The order dated August 8th alleged that Mashinsky made “materially” misleading statements. It also pointed out that the exec continued to tout that the investors of Earn Rewards would be able to timely withdraw their investments and not suffer losses on their investments on multiple occasions leading up to the company’s suspension of customer wallets on June 12th.
The agency also found that Celsius offered accounts that allowed its users to earn interest on their deposited digital assets. It, however, did not qualify those accounts as securities in line with California law – Corporations Code Section 25110.
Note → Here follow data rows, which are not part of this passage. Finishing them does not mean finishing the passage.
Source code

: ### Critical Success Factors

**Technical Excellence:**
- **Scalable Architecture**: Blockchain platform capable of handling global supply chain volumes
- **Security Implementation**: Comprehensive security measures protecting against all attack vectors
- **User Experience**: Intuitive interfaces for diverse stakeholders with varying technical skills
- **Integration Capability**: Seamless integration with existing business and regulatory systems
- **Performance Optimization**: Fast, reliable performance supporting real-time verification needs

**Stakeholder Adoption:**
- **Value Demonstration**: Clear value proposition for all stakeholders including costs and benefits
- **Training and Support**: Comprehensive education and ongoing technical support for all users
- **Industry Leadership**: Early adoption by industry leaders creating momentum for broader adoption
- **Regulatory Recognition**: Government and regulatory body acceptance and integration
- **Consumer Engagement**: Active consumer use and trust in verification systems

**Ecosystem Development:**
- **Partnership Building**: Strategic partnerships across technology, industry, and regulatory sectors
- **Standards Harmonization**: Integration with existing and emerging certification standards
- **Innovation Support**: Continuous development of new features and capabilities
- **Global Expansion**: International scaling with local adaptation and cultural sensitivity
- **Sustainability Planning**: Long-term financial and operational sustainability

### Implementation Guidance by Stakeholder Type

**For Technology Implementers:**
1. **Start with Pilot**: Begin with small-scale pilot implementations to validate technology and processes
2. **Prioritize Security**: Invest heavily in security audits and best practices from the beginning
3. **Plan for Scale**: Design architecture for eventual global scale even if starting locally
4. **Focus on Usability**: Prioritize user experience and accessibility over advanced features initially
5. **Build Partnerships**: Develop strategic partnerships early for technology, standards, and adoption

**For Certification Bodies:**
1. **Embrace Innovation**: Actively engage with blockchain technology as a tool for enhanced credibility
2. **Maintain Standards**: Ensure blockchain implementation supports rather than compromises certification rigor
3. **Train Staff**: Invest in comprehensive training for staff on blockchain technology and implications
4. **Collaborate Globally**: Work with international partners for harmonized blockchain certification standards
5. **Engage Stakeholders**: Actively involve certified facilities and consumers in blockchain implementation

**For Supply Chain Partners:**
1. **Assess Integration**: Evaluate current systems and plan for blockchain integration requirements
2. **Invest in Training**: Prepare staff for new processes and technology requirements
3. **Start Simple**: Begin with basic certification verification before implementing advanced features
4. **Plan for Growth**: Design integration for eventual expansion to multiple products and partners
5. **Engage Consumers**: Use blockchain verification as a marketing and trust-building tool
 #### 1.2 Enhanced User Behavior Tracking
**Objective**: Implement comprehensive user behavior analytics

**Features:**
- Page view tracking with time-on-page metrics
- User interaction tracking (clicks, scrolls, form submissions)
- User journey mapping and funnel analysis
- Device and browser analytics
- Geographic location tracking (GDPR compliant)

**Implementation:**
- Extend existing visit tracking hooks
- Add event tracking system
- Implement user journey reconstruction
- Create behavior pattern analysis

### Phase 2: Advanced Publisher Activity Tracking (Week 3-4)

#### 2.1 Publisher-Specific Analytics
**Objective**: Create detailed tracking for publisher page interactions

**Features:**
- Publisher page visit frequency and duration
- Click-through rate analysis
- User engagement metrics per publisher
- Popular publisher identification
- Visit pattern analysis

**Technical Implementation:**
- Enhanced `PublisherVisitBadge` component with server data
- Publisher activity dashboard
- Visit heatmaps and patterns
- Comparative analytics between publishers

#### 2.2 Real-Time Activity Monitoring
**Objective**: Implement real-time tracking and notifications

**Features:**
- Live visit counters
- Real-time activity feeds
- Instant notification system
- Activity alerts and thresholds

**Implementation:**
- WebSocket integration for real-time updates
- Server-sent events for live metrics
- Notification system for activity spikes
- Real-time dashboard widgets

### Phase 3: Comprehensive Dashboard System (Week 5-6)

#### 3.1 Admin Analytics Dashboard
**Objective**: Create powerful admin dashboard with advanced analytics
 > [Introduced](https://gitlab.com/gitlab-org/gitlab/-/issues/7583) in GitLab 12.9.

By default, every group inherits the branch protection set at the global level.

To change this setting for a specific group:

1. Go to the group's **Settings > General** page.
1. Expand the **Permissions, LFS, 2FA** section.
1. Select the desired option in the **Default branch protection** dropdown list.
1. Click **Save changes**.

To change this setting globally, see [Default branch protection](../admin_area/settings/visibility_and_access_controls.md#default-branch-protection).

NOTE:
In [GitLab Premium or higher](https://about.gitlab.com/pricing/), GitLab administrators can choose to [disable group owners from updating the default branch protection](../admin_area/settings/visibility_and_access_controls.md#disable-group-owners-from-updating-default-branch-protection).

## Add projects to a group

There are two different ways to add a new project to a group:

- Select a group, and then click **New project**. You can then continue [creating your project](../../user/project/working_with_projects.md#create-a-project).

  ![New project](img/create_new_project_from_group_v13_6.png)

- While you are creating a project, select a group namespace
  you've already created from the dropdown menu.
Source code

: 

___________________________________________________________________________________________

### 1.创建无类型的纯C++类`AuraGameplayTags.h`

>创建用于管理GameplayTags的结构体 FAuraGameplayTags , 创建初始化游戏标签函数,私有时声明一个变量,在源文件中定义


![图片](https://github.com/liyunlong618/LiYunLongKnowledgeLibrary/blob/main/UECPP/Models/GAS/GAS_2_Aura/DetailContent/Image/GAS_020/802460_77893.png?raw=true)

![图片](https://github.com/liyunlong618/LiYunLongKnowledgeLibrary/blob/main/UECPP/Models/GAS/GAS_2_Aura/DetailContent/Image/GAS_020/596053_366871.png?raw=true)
Celsius had paused customer withdrawals from the interest accounts on June 25th, following which, it went on to file for Chapter 11 bankruptcy a couple of weeks later.
Piling Legal Troubles
In addition to California’s DEPI, multiple state agencies are currently investigating the platform. Vermont’s Department of Financial Regulation (DFR), for one, also alleged that Celsius has been engaged in unregistered security offering to retail investors. The watchdogs also claimed that the firm is “deeply insolvent” with no assets and liquidity to honor its obligations to account holders and other creditors.
Former executives of Celsius had made bombshell claims that the company was mired in internal issues such as poor risk management, disorganization, and market manipulation.
Blockchain data also revealed that the wallet address associated with Mashinsky may have sold some of its CEL token holdings, which have added to Celsius’financial struggles.